What Do You Really Think About the Piracy Issue?

This guest post is written by Chris R. at CD Baby's DIY Musican blog.

image from diymusician.cdbaby.com Some folks in this over-saturated industry equate music piracy with free promotion, reciting the popular soundbite that “obscurity is a greater danger than theft” (Think of BitTorrent pitching their new Artists Pilot Program as a way to “amp up your audience”). Others regard free file-sharing (particularly the illegal kind) as high treason against the sacred art of music. As with most polarizing debates, the truth and best solutions probably live somewhere in-between the extremes.

In defense of those crying foul, shouldn’t talent and craft be rewarded for its own sake? After all, you don’t expect to hire a contractor to remodel your kitchen and then give him 2 beer tickets as payment. You wouldn’t dream of asking some local kid in your neighborhood to mow your lawn for free.

No. You pay them for their service and then enjoy the fruits of their labor, just like when you buy an album or MP3. You’ve paid the artist (and their label, manager, & distributor), and now you can listen to their work at your leisure. And yet I hear at almost every gig, “Hey man, I love your new album! I listen to it all the time.” But when I enthusiastically ask them where they got it from, inevitably they say 1) a torrent site or 2) they burned/ripped/transferred it from a friend.

Even worse, they’re ignorant to the fact that their explanation might offend me.

After all, I’ve spent my own money, time, and talent to make the music this person is now enjoying for free.

Paid In Fun Units

A friend of mine often jokes that musicians today are paid in “fun units.”

She thought up this absurd standardized measurement (which takes on a new colorful meaning when abbreviated to “F-Us”) because music consumers often rationalize their voracious illegal downloading (and their resistance to paying an $8 cover-charge at a music venue when they don’t mind spending $50 on booze) by saying “Well, you’re playing music. At least you’re having fun.”

Really? Because I could think of a few other fun things I’d rather be doing with my time than running scales on the guitar and staring at a computer monitor trying to book another tour.

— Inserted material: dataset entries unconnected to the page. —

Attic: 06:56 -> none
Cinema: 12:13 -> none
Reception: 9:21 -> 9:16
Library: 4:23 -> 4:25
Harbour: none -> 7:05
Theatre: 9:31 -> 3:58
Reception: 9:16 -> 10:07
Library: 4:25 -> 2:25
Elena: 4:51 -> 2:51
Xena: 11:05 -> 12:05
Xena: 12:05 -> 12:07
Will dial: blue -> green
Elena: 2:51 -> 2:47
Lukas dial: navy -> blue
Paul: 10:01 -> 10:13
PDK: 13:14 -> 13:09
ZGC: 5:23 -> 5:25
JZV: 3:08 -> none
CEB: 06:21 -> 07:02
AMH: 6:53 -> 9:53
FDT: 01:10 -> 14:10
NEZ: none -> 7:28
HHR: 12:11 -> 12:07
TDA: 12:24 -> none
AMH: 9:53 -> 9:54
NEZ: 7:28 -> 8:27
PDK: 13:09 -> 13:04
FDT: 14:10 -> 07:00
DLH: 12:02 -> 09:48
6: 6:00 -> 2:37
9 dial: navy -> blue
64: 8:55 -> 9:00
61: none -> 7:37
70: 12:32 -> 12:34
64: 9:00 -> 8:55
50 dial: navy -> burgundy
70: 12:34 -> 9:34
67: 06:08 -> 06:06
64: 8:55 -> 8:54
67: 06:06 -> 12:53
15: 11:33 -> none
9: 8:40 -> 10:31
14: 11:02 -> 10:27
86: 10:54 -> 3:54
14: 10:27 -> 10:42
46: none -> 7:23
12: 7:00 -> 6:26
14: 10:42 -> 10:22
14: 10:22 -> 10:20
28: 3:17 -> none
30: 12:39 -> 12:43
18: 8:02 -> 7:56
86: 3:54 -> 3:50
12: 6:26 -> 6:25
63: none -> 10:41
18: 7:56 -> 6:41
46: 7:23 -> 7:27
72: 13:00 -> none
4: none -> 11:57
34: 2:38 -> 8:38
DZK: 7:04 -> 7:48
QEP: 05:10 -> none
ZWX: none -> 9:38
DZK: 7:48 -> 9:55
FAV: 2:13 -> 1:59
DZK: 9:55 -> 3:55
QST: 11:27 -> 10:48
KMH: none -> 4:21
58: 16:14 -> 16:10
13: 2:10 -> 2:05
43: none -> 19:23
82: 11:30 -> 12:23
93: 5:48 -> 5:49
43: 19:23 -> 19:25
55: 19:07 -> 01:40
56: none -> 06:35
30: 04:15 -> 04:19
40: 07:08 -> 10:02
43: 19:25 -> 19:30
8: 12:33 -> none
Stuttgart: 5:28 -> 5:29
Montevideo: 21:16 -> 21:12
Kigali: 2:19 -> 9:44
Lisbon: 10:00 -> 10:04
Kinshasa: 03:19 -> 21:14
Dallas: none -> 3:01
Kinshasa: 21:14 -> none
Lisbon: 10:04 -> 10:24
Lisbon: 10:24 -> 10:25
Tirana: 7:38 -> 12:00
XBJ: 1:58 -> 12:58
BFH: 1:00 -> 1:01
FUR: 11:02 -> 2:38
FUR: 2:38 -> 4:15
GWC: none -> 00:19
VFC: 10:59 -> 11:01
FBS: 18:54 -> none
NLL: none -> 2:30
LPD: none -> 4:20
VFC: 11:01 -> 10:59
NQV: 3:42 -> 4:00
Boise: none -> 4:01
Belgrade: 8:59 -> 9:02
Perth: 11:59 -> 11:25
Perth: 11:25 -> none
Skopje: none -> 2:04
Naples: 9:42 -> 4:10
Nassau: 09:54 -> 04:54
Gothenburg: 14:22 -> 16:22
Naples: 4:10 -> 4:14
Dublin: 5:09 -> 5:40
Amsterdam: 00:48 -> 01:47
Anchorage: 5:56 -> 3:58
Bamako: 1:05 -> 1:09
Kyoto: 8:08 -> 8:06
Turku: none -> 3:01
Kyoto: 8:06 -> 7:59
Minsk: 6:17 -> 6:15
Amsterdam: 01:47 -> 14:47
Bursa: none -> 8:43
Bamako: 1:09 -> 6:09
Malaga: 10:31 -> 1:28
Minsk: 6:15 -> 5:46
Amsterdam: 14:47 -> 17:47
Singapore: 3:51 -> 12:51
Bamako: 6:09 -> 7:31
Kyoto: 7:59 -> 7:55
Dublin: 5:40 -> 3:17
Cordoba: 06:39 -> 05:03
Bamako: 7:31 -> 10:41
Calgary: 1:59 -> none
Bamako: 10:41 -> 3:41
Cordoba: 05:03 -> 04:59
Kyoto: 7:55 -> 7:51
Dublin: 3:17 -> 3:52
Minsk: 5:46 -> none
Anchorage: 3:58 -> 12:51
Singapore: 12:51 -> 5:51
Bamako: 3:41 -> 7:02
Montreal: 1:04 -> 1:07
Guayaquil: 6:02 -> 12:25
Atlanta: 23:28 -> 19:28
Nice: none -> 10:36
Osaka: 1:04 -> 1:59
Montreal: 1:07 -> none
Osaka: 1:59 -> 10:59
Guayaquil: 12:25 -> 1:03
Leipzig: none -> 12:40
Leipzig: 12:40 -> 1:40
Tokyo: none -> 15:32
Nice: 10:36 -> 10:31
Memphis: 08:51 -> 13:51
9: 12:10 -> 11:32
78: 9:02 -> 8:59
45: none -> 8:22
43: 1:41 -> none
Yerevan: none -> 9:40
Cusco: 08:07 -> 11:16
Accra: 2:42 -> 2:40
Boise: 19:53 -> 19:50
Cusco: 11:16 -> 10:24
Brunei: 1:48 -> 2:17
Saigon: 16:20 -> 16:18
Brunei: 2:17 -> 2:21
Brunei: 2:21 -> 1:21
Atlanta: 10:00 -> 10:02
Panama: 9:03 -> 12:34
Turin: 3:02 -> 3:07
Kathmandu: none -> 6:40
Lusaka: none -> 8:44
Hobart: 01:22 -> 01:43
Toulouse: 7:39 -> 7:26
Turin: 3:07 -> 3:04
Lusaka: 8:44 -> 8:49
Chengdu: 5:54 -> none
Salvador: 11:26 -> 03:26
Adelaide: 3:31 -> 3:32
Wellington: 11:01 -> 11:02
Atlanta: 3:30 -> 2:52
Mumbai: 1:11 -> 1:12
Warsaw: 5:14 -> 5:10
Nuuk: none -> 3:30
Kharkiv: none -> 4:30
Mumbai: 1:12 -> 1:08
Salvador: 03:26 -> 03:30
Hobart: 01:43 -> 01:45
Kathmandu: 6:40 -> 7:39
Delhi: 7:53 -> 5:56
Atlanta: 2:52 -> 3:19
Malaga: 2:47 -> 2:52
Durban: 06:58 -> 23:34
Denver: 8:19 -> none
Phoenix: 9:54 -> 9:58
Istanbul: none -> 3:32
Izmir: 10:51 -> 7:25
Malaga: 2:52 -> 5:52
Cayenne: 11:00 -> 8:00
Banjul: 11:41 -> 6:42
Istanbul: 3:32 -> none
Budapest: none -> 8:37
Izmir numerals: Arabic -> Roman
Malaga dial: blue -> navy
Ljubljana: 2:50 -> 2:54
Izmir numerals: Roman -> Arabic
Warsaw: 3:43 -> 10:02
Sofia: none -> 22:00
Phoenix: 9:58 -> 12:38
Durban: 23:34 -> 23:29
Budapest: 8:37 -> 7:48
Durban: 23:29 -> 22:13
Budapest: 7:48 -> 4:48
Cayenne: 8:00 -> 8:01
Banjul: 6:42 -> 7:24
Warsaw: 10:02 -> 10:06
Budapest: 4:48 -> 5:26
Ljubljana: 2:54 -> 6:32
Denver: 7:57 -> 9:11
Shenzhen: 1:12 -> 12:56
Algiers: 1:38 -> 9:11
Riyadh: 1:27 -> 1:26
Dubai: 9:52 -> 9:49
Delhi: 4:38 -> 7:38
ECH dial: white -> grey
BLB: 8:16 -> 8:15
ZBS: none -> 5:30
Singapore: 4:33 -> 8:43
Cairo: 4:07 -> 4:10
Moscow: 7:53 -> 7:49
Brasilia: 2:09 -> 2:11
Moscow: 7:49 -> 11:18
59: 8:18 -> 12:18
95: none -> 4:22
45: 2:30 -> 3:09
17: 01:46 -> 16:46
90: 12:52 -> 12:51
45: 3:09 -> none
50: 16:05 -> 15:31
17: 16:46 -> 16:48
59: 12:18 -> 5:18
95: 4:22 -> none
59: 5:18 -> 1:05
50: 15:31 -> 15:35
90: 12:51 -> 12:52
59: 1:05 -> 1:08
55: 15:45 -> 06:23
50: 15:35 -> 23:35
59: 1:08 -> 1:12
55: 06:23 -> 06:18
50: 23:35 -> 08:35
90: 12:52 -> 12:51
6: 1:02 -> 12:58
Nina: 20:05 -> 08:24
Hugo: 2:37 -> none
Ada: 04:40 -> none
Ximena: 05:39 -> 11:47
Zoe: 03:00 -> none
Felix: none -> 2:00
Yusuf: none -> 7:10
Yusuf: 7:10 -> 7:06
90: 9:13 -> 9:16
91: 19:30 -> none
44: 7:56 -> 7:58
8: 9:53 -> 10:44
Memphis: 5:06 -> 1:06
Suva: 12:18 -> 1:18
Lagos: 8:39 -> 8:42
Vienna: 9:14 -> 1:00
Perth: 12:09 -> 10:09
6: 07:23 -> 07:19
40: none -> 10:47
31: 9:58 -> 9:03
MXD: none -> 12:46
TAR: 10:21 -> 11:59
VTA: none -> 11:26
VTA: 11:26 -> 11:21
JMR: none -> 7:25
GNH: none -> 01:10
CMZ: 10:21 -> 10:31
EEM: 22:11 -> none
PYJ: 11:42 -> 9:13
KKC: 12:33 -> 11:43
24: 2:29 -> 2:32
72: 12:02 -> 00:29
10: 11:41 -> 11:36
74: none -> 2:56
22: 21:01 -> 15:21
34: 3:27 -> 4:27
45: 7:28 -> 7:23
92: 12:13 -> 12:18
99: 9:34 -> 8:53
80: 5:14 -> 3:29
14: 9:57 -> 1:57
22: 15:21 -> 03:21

Or perhaps it is the local club owner or booker saying, “We can’t pay you, but you’ll get two drink tickets and the gig will be really fun and a great way to get your name out there.” Granted, they’re running a business too.

But artists need to carefully consider whether these “opportunities” are really just a “fun” way of getting taken advantage of.

People who justify their cheapness by reminding musicians how much FUN we’re having might not always be ill-intentioned, by they are minimizing or altogether ignoring the hard work and creativity that many artists dedicate to their craft.

Should we stand for it? Do we have any choice? Is this minimization an irreversible trend?

The End Of Standard Practices

At the same time, I would much rather someone actually hear my music, even enjoy my music for free, than not hear it at all. Perhaps a new fan would never have been at my show in the first place, were it not for that little initial theft.

Is this a fair trade-off? Can musicians today demand the same kind of respect and wages as a tradesman, teacher, bartender, neighbor mowing your lawn, or babysitter?

Or, in a world chalk full of talented people who have easy access to affordable recording technology, is it merely the squeaky wheels, the hardest-workers, the buzz-bands, and the lucky few who deserve to be compensated for their commodity… ummm…. I mean “art.”

After all, simple laws of Supply & Demand illustrate that the more music that is available out there, the less that music is worth. And since 0s and 1s require almost no shelf space whatsoever, you cannot determine value of a digital file in the same way as a physical product that requires storage, shipping, distribution, and manufacturing costs-per-unit.

Sure, the internet has democratized music promotion and distribution, allowing indie artists access to a kind of exposure formerly reserved only for major label acts. But as the old paradigm erodes, so too do the standard practices that were tightly controlled by a more consolidated, powerful elite (the major labels, the PROs, etc.). And one of the things that seems to be going out the window is the general view that musicians should be compensated for the very act of making music that people want to consume.

Music Is Worth Something

The new unknown frontier is an exciting and frightening place.

Thankfully, things are tempered by a healthy tension between those hoping for a headlong rush towards free music and the Old Guard who’ve got their feet firmly planted in soil that keeps turning over, and this tension between the extremes has its own moderating power.

Music-makers and music-consumers aren’t being driven off a cliff any time soon. I, for one, though I’m not bold enough to say exactly WHAT the value of a recorded or live musical experience is, am confident that it is worth something.

So, what about you? Is piracy an issue for you as an artist? Are we making a mountain out of a molehill? Or is the sky really falling?